2. The anxiety and depression you feel, as well as the anger you feel, can all be treated successfully. But it’s important that we work from a good diagnosis.
3. I don’t think this is bipolar disorder. In fact, I think you’ve been voicing that as well, though ultimately I’d like a physician to make an assessment…
4. I believe that how you feel, think, and behave have largely to do with the way you were abused as a child. Your mother left you with a legacy of pain, fear, and emptiness that can seem impossible to overcome. The painful legacy she left matches the depth of the abuse.
5. Yes Anita, I truly believe that this legacy of pain can be overcome (In fact, I believe you began making steps toward this before we even met.)
6. It is sadly all too common that people who grow up with the suffering your experienced learn that it is too risky to trust- to trust even someone you love. And that when love does appear, it must be verified again and again. Does this seem familiar?
7. It’s understandable that, with the abuse you were dealt, you might find it hard to believe that you are worthy of love, or that you may not always feel trust for those who say they love you. Again, your very difficult childhood comes to mind.
8. getting better, feeling better, having better relationships are all possible. But we must be honest: the work that needs to happen is significant. The effort that is needed to help you tolerate and alter the pain, and change the angry or compulsive behaviors takes time and practice. We can go as fast or as slow as you need, but it will not be easy or comfortable some of the time.

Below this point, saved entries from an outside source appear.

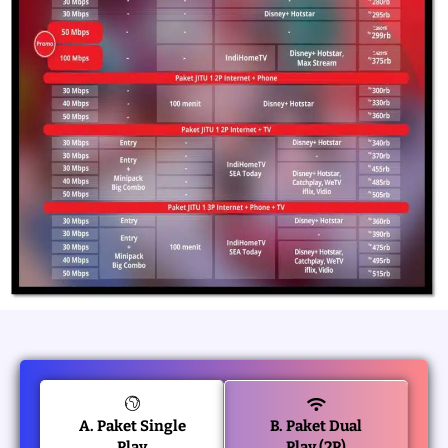
A. Paket Single
B. Paket Dual
Play
Play (2P)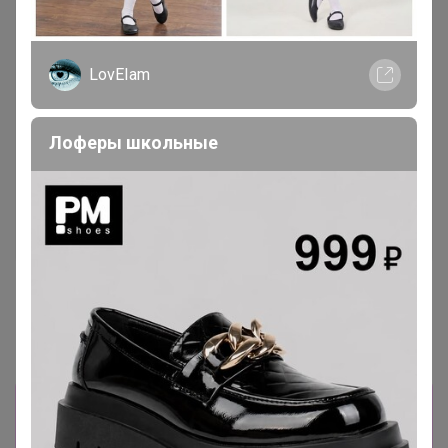
LovEIam
Лоферы школьные
СКИДКА !
СКИДКА !
3 825р
5 126,4р
MIXAN 2080
Платья миди MIXAN 5067
Информация о заказах доступна
лишь членам клуба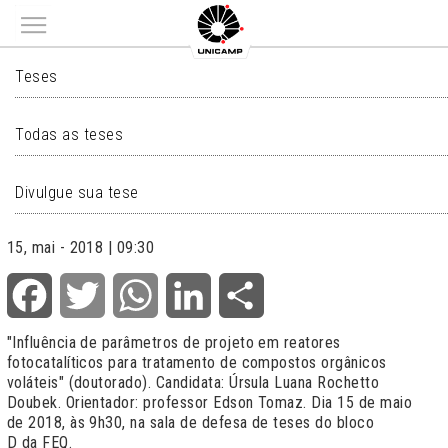
Main menu
TESES
Teses
Todas as teses
Divulgue sua tese
15, mai - 2018 | 09:30
Facebook
Twitter
WhatsApp
LinkedIn
Share
"Influência de parâmetros de projeto em reatores
fotocatalíticos para tratamento de compostos orgânicos
voláteis" (doutorado). Candidata: Úrsula Luana Rochetto
Doubek. Orientador: professor Edson Tomaz. Dia 15 de maio
de 2018, às 9h30, na sala de defesa de teses do bloco
D da FEQ.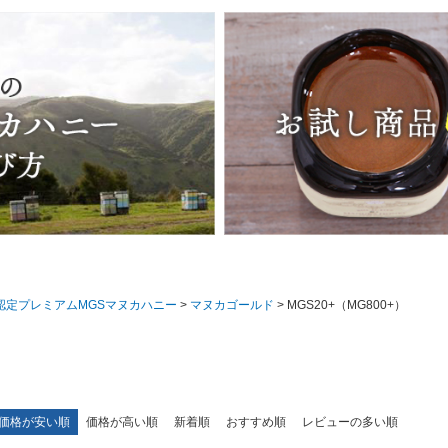
認定プレミアムMGSマヌカハニー
マヌカゴールド
MGS20+（MG800+）
価格が安い順
価格が高い順
新着順
おすすめ順
レビューの多い順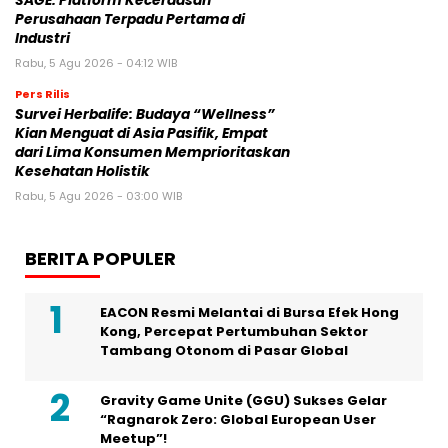
SAGE: Platform Kecerdasan
Perusahaan Terpadu Pertama di
Industri
Rabu, 5 Agu 2026 - 04:12 WIB
Pers Rilis
Survei Herbalife: Budaya “Wellness”
Kian Menguat di Asia Pasifik, Empat
dari Lima Konsumen Memprioritaskan
Kesehatan Holistik
Rabu, 5 Agu 2026 - 03:00 WIB
BERITA POPULER
EACON Resmi Melantai di Bursa Efek Hong
Kong, Percepat Pertumbuhan Sektor
Tambang Otonom di Pasar Global
Gravity Game Unite (GGU) Sukses Gelar
“Ragnarok Zero: Global European User
Meetup”!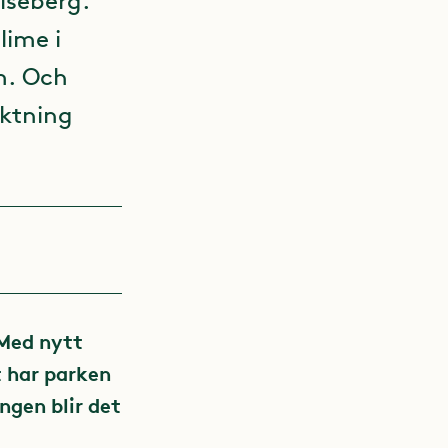
iseberg.
lime i
m. Och
iktning
 Med nytt
t har parken
gen blir det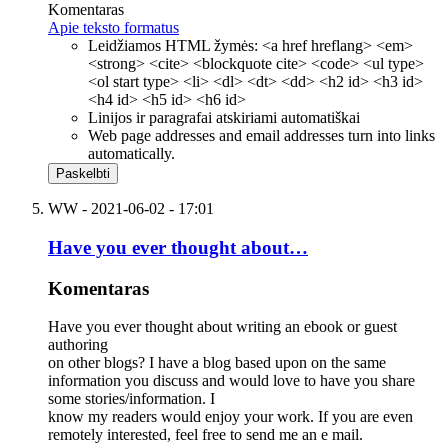
Komentaras
Apie teksto formatus
Leidžiamos HTML žymės: <a href hreflang> <em>
<strong> <cite> <blockquote cite> <code> <ul type>
<ol start type> <li> <dl> <dt> <dd> <h2 id> <h3 id>
<h4 id> <h5 id> <h6 id>
Linijos ir paragrafai atskiriami automatiškai
Web page addresses and email addresses turn into links
automatically.
WW
- 2021-06-02 - 17:01
Have you ever thought about…
Komentaras
Have you ever thought about writing an ebook or guest
authoring
on other blogs? I have a blog based upon on the same
information you discuss and would love to have you share
some stories/information. I
know my readers would enjoy your work. If you are even
remotely interested, feel free to send me an e mail.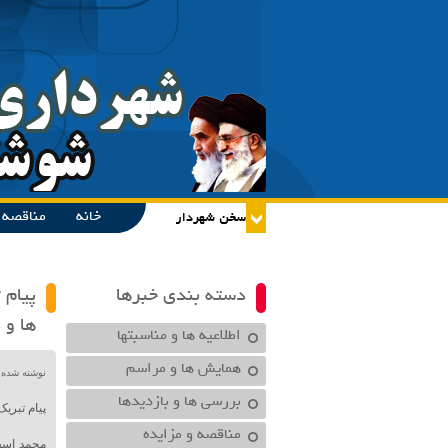
خانه
مناقصه و
دسته بندی خبرها
پیام
ها و 
اطلاعیه ها و مناسبتها
همایش ها و مراسم
نوشته شده در تاریخ /۱۴۰۱
بررسی ها و بازدیدها
پیام تبری
مناقصه و مزایده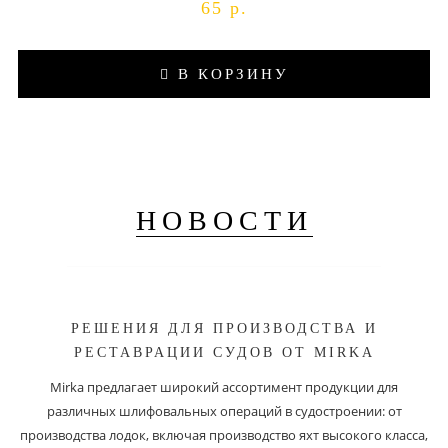
65 р.
В КОРЗИНУ
НОВОСТИ
РЕШЕНИЯ ДЛЯ ПРОИЗВОДСТВА И
РЕСТАВРАЦИИ СУДОВ ОТ MIRKA
Mirka предлагает широкий ассортимент продукции для
различных шлифовальных операций в судостроении: от
производства лодок, включая производство яхт высокого класса,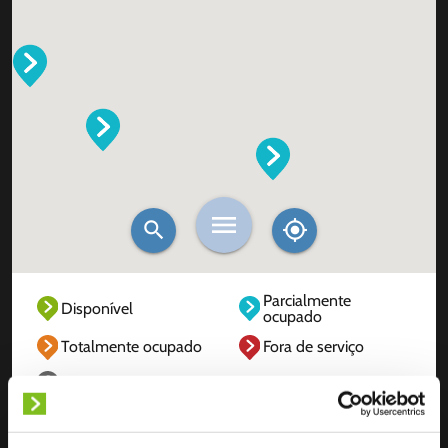
Parcialmente
Disponível
ocupado
Totalmente ocupado
Fora de serviço
Desconhecido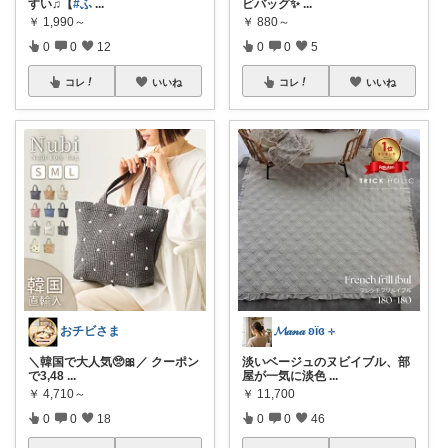
すい♫【
#ふ
...
ビバッグ✨
...
￥
1,990～
￥
880～
0
0
12
0
0
5
コレ
いいね
コレ
いいね
おチビさま
𝓜𝒶𝓃𝒶 ʚïɞ ⊹
＼韓国で大人気🥺🎀／ クーポン
淡いベージュのヌビイブル、部
で3,48
...
屋が一気に淡色
...
￥
4,710～
￥
11,700
0
0
18
0
0
46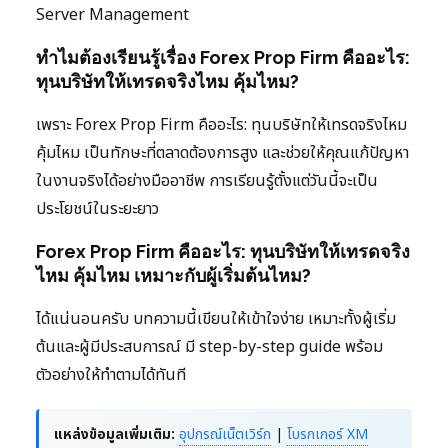
Server Management
ทำไมต้องเรียนรู้เรื่อง Forex Prop Firm คืออะไร:
ทุนบริษัทให้เทรดจริงไหม คุ้มไหม?
เพราะ Forex Prop Firm คืออะไร: ทุนบริษัทให้เทรดจริงไหม
คุ้มไหม เป็นทักษะที่ตลาดต้องการสูง และช่วยให้คุณแก้ปัญหา
ในงานจริงได้อย่างมืออาชีพ การเรียนรู้ตั้งแต่วันนี้จะเป็น
ประโยชน์ในระยะยาว
Forex Prop Firm คืออะไร: ทุนบริษัทให้เทรดจริง
ไหม คุ้มไหม เหมาะกับผู้เริ่มต้นไหม?
ได้แน่นอนครับ บทความนี้เขียนให้เข้าใจง่าย เหมาะทั้งผู้เริ่ม
ต้นและผู้มีประสบการณ์ มี step-by-step guide พร้อม
ตัวอย่างให้ทำตามได้ทันที
แหล่งข้อมูลเพิ่มเติม:
อุปกรณ์เน็ตเวิร์ก
|
โบรกเกอร์ XM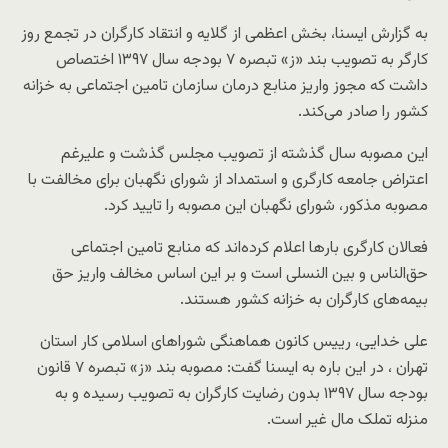
به گزارش ایسنا، بخش اعظمی از گلایه و انتقاد کارگران در تجمع روز
کارگر به تصویب بند «ز» تبصره ۷ بودجه سال ۱۳۹۷ اختصاص
داشت که مجوز واریز منابع درمان سازمان تامین اجتماعی به خزانه
کشور را صادر می‌کند.
این مصوبه سال گذشته از تصویب مجلس گذشت و علیرغم
اعتراض جامعه کارگری و استمداد از شورای نگهبان برای مخالفت با
مصوبه مذکور، شورای نگهبان این مصوبه را تایید کرد.
فعالان کارگری بارها اعلام کرده‌اند که منابع تامین اجتماعی
حق‌الناس و بین النسلی است و بر این اساس مخالف واریز حق
بیمه‌های کارگران به خزانه کشور هستند.
علی خدایی، رییس کانون هماهنگی شوراهای اسلامی کار استان
تهران ، در این باره به ایسنا گفت: مصوبه بند «ز» تبصره ۷ قانون
بودجه سال ۱۳۹۷ بدون رضایت کارگران به تصویب رسیده و به
منزله تملک مال غیر است.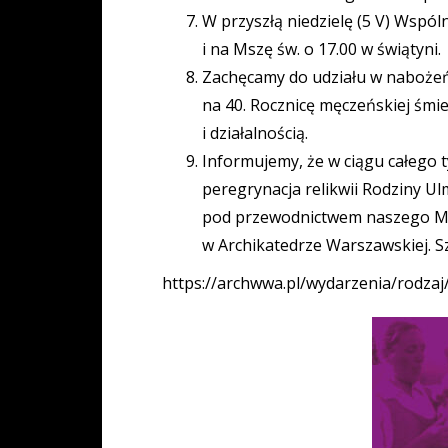
W przyszłą niedzielę (5 V) Wspó
i na Mszę św. o 17.00 w świątyni.
Zachęcamy do udziału w nabożeńs
na 40. Rocznicę męczeńskiej śmie
i działalnością.
Informujemy, że w ciągu całego t
peregrynacja relikwii Rodziny Ul
pod przewodnictwem naszego Metr
w Archikatedrze Warszawskiej. Szc
https://archwwa.pl/wydarzenia/rodzaj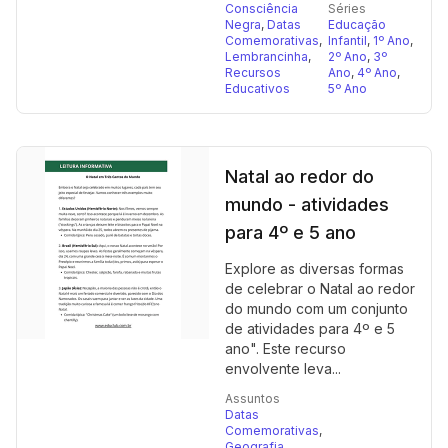
Consciência
Séries
Negra
,
Datas
Educação
Comemorativas
,
Infantil
,
1º Ano
,
Lembrancinha
,
2º Ano
,
3º
Recursos
Ano
,
4º Ano
,
Educativos
5º Ano
Natal ao redor do
mundo - atividades
para 4º e 5 ano
Explore as diversas formas
de celebrar o Natal ao redor
do mundo com um conjunto
de atividades para 4º e 5
ano". Este recurso
envolvente leva...
Assuntos
Datas
Comemorativas
,
Geografia
,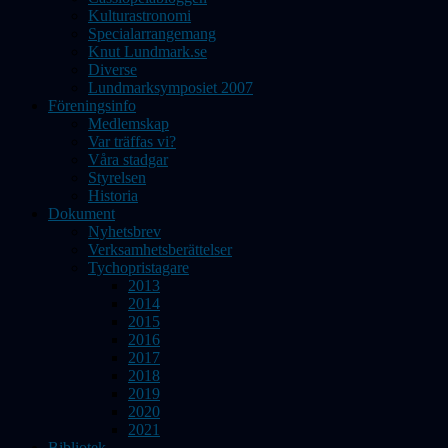
Kulturastronomi
Specialarrangemang
Knut Lundmark.se
Diverse
Lundmarksymposiet 2007
Föreningsinfo
Medlemskap
Var träffas vi?
Våra stadgar
Styrelsen
Historia
Dokument
Nyhetsbrev
Verksamhetsberättelser
Tychopristagare
2013
2014
2015
2016
2017
2018
2019
2020
2021
Bibliotek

9. What makes the work hard is that to survive the abuse you’ve been through you have had to develop survival habits, almost like skills, that assured you would live through the trauma.
10. Now you must unlearn those habits and try new skills. Can you see how this might feel risky? Here are some of the things you must unlearn…
11. For example, you learned to disassociate- to separate yourself from the pain you were going through. That was the only way to bear the pain.. to separate your body and mind from it.
11a. In therapy you will learn skills to regulate your emotions, to keep them from becoming too intense, and even to tolerate them. You will learn/ know that these intense feelings will pass, and to focus on changing that thoughts that might be making the pain worse.
12. You also learned deep skepticism and distrust of people who say they love you. After all, who loves a child more than its mother? Yet what kind of love did/ could your mother show? So love itself might seem like a dangerous idea to you..
12a. In therapy, you will learn to be in loving relationships, to develop trust and communicate assertively. Your needs are important, how to get them met is a skill set we can all learn more of, and maybe you weren’t given a chance to learn that well.
14. Finally, to survive, you had to decide that whatever “felt wrong” in the present might be a replay of what happened in the past. Even if the present situation is very different than the past.
14a, in therapy, you’ll learn skills to make wiser decisions about what is happening, balancing your emotions with your intelligence and your instinct.
15. Are you willing, even a part of you, to learn some new skills to replace the ones above? Are you interested in a new way to see the world?